* [Work to complete]
a - In the text on application challenges, what difficulty did teams face when an API was provided for GSM only?
b - Reproduce the stretch of the application challenges text from "Application challenges" through "or speed only.".

Application challenges

  • API support for different makes of meters for AMR application to be deployed at CDC of respective states.
  • API compatibility, i.e. the API provided should be read on GPRS. Sometimes the API provided was for GSM only and the teams struggled to read via GPRS.
  • The quality and maturity of API allowing all readings and parameters to be communicated smoothly in minimal time. Sometimes the API was provided with inadequate features and
    sequentially. This made integration with the application time consuming.
  • Performance of the API could be an issue, i.e. the capacity and speed of the API for reading multiple meters at a single instance is different for different makes of meters. While the MDAS integrates all the APIs, the AMR software can be configured to any one configuration or speed only.
  • API might not be compatible for a few series of meters for a particular make of meter.
  • API for meters should support both optical/ RJ11 with GSM/GPRS.
  • Meter data size, with some meters sending big file sizes which result in reading failure over GPRS.

* [Records shown]
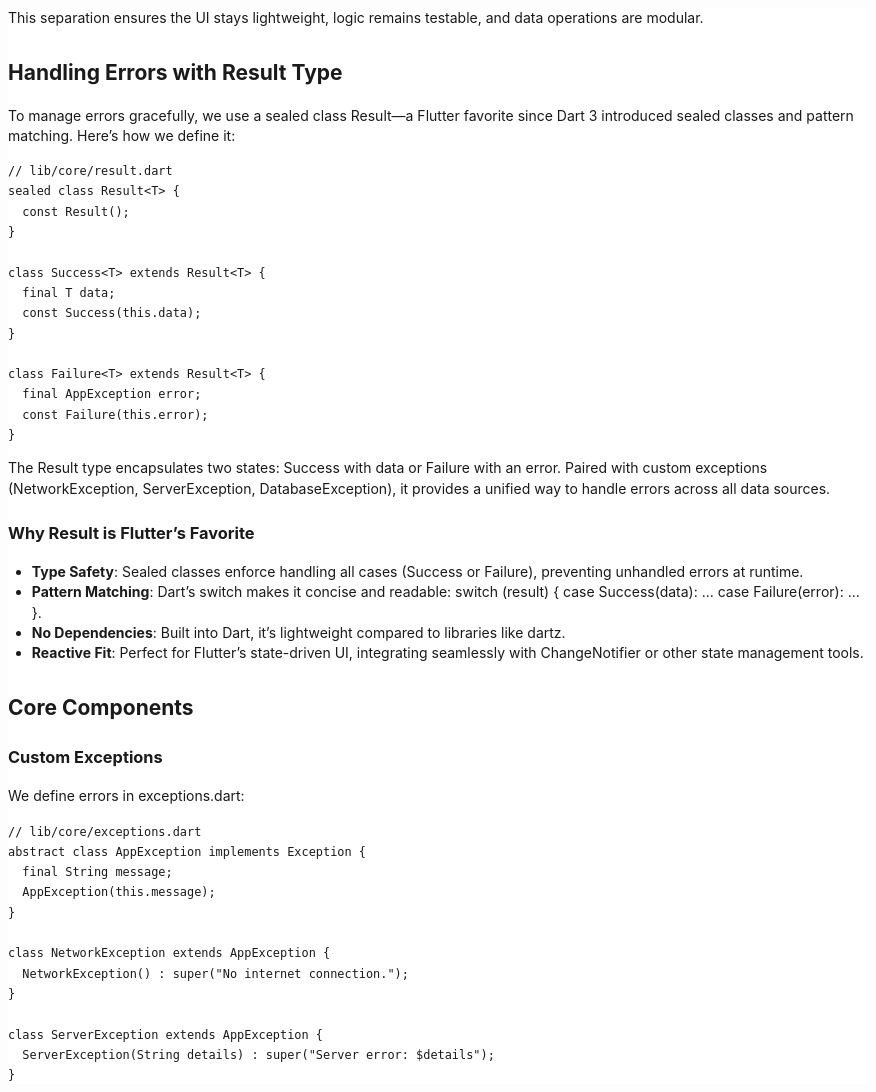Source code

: This separation ensures the UI stays lightweight, logic remains testable, and data operations are modular.

## Handling Errors with Result Type

To manage errors gracefully, we use a sealed class Result—a Flutter favorite since Dart 3 introduced sealed classes and pattern matching. Here’s how we define it:

    // lib/core/result.dart
	sealed class Result<T> {
	  const Result();
	}

	class Success<T> extends Result<T> {
	  final T data;
	  const Success(this.data);
	}

	class Failure<T> extends Result<T> {
	  final AppException error;
	  const Failure(this.error);
	}
The Result type encapsulates two states: Success with data or Failure with an error. Paired with custom exceptions (NetworkException, ServerException, DatabaseException), it provides a unified way to handle errors across all data sources.

### Why Result is Flutter’s Favorite

-   **Type Safety**: Sealed classes enforce handling all cases (Success or Failure), preventing unhandled errors at runtime.
-   **Pattern Matching**: Dart’s switch makes it concise and readable: switch (result) { case Success(data): ... case Failure(error): ... }.
-   **No Dependencies**: Built into Dart, it’s lightweight compared to libraries like dartz.
-   **Reactive Fit**: Perfect for Flutter’s state-driven UI, integrating seamlessly with ChangeNotifier or other state management tools.

## Core Components

### Custom Exceptions
We define errors in exceptions.dart:

    // lib/core/exceptions.dart
	abstract class AppException implements Exception {
	  final String message;
	  AppException(this.message);
	}

	class NetworkException extends AppException {
	  NetworkException() : super("No internet connection.");
	}

	class ServerException extends AppException {
	  ServerException(String details) : super("Server error: $details");
	}
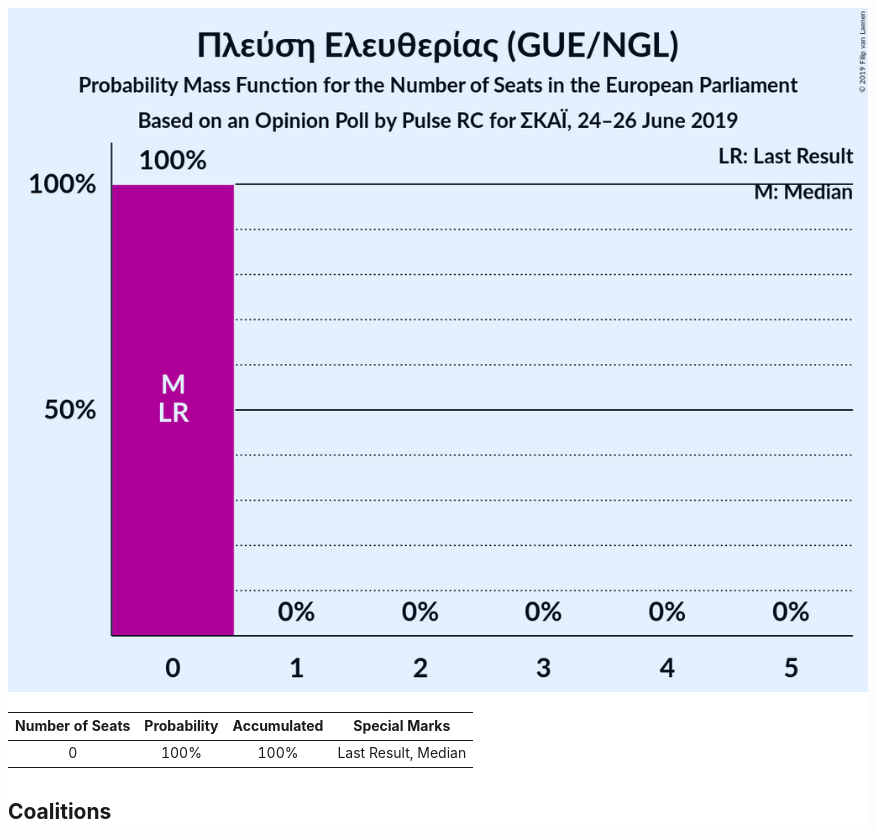 ![Graph with seats probability mass function not yet produced](2019-06-26-PulseRC-seats-pmf-πλεύσηελευθερίαςguengl.png "Seats Probability Mass Function")

| Number of Seats | Probability | Accumulated | Special Marks |
|:---------------:|:-----------:|:-----------:|:-------------:|
| 0 | 100% | 100% | Last Result, Median |


## Coalitions
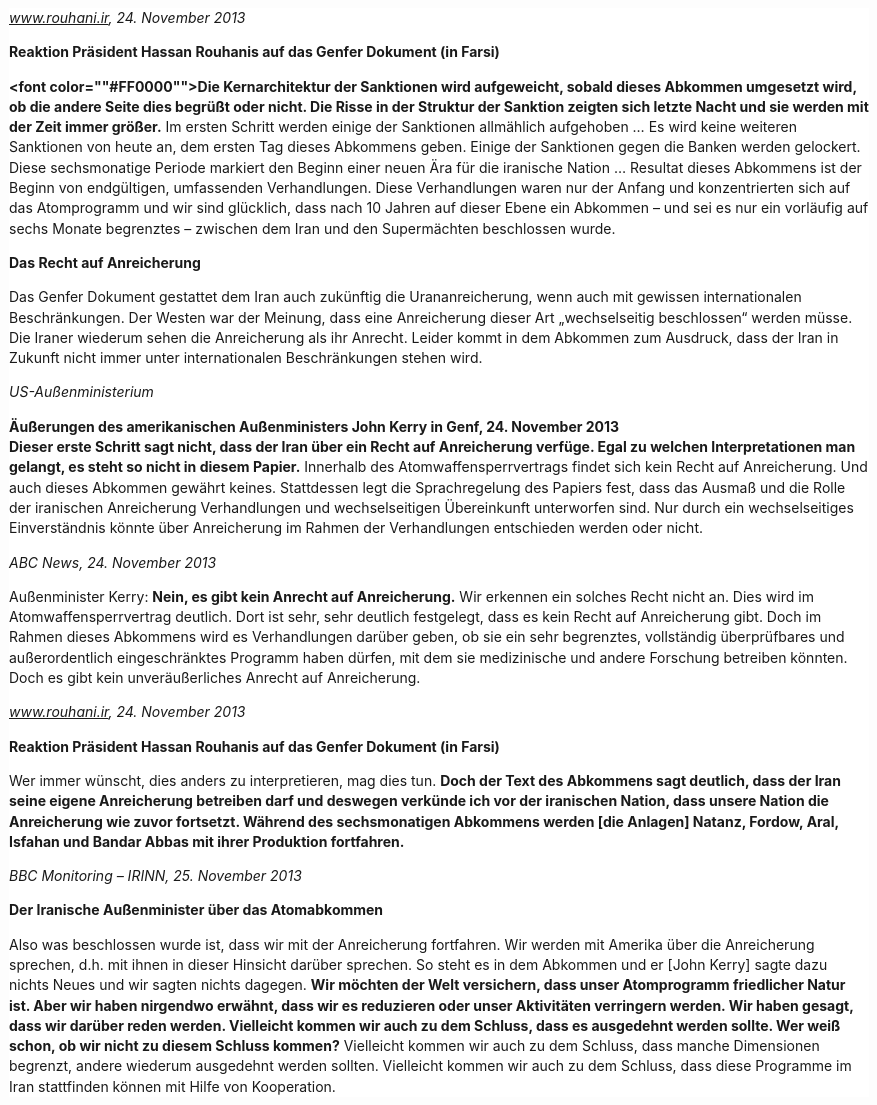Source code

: *www.rouhani.ir, 24. November 2013*

**Reaktion Präsident Hassan Rouhanis auf das Genfer Dokument (in Farsi)**

**<font color=""#FF0000"">Die Kernarchitektur der Sanktionen wird aufgeweicht</font>, sobald dieses Abkommen umgesetzt wird, ob die andere Seite dies begrüßt oder nicht. Die Risse in der Struktur der Sanktion zeigten sich letzte Nacht und sie werden mit der Zeit immer größer.** Im ersten Schritt werden einige der Sanktionen allmählich aufgehoben … Es wird keine weiteren Sanktionen von heute an, dem ersten Tag dieses Abkommens geben. Einige der Sanktionen gegen die Banken werden gelockert. Diese sechsmonatige Periode markiert den Beginn einer neuen Ära für die iranische Nation … Resultat dieses Abkommens ist der Beginn von endgültigen, umfassenden Verhandlungen. Diese Verhandlungen waren nur der Anfang und konzentrierten sich auf das Atomprogramm und wir sind glücklich, dass nach 10 Jahren auf dieser Ebene ein Abkommen – und sei es nur ein vorläufig auf sechs Monate begrenztes – zwischen dem Iran und den Supermächten beschlossen wurde.

**Das Recht auf Anreicherung**

Das Genfer Dokument gestattet dem Iran auch zukünftig die Urananreicherung, wenn auch mit gewissen internationalen Beschränkungen. Der Westen war der Meinung, dass eine Anreicherung dieser Art „wechselseitig beschlossen“ werden müsse. Die Iraner wiederum sehen die Anreicherung als ihr Anrecht. Leider kommt in dem Abkommen zum Ausdruck, dass der Iran in Zukunft nicht immer unter internationalen Beschränkungen stehen wird.

*US-Außenministerium*

**Äußerungen des amerikanischen Außenministers John Kerry in Genf, 24. November 2013**  
 **Dieser erste Schritt sagt nicht, dass der Iran über ein Recht auf Anreicherung verfüge. Egal zu welchen Interpretationen man gelangt, es steht so nicht in diesem Papier.** Innerhalb des Atomwaffensperrvertrags findet sich kein Recht auf Anreicherung. Und auch dieses Abkommen gewährt keines. Stattdessen legt die Sprachregelung des Papiers fest, dass das Ausmaß und die Rolle der iranischen Anreicherung Verhandlungen und wechselseitigen Übereinkunft unterworfen sind. Nur durch ein wechselseitiges Einverständnis könnte über Anreicherung im Rahmen der Verhandlungen entschieden werden oder nicht.

*ABC News, 24. November 2013*

Außenminister Kerry: **Nein, es gibt kein Anrecht auf Anreicherung.** Wir erkennen ein solches Recht nicht an. Dies wird im Atomwaffensperrvertrag deutlich. Dort ist sehr, sehr deutlich festgelegt, dass es kein Recht auf Anreicherung gibt. Doch im Rahmen dieses Abkommens wird es Verhandlungen darüber geben, ob sie ein sehr begrenztes, vollständig überprüfbares und außerordentlich eingeschränktes Programm haben dürfen, mit dem sie medizinische und andere Forschung betreiben könnten. Doch es gibt kein unveräußerliches Anrecht auf Anreicherung.

*www.rouhani.ir, 24. November 2013*

**Reaktion Präsident Hassan Rouhanis auf das Genfer Dokument (in Farsi)**

Wer immer wünscht, dies anders zu interpretieren, mag dies tun. **Doch der Text des Abkommens sagt deutlich, dass der Iran seine eigene Anreicherung betreiben darf und deswegen verkünde ich vor der iranischen Nation, dass unsere Nation die Anreicherung wie zuvor fortsetzt. Während des sechsmonatigen Abkommens werden \[die Anlagen\] Natanz, Fordow, Aral, Isfahan und Bandar Abbas mit ihrer Produktion fortfahren.**

*BBC Monitoring – IRINN, 25. November 2013*

**Der Iranische Außenminister über das Atomabkommen**

Also was beschlossen wurde ist, dass wir mit der Anreicherung fortfahren. Wir werden mit Amerika über die Anreicherung sprechen, d.h. mit ihnen in dieser Hinsicht darüber sprechen. So steht es in dem Abkommen und er \[John Kerry\] sagte dazu nichts Neues und wir sagten nichts dagegen. **Wir möchten der Welt versichern, dass unser Atomprogramm friedlicher Natur ist. Aber wir haben nirgendwo erwähnt, dass wir es reduzieren oder unser Aktivitäten verringern werden. Wir haben gesagt, dass wir darüber reden werden. Vielleicht kommen wir auch zu dem Schluss, dass es ausgedehnt werden sollte. Wer weiß schon, ob wir nicht zu diesem Schluss kommen?** Vielleicht kommen wir auch zu dem Schluss, dass manche Dimensionen begrenzt, andere wiederum ausgedehnt werden sollten. Vielleicht kommen wir auch zu dem Schluss, dass diese Programme im Iran stattfinden können mit Hilfe von Kooperation.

* [Responses in order]
a - The teams struggled to read via GPRS.

b -
Application challenges

  • API support for different makes of meters for AMR application to be deployed at CDC of respective states.
  • API compatibility, i.e. the API provided should be read on GPRS. Sometimes the API provided was for GSM only and the teams struggled to read via GPRS.
  • The quality and maturity of API allowing all readings and parameters to be communicated smoothly in minimal time. Sometimes the API was provided with inadequate features and
    sequentially. This made integration with the application time consuming.
  • Performance of the API could be an issue, i.e. the capacity and speed of the API for reading multiple meters at a single instance is different for different makes of meters. While the MDAS integrates all the APIs, the AMR software can be configured to any one configuration or speed only.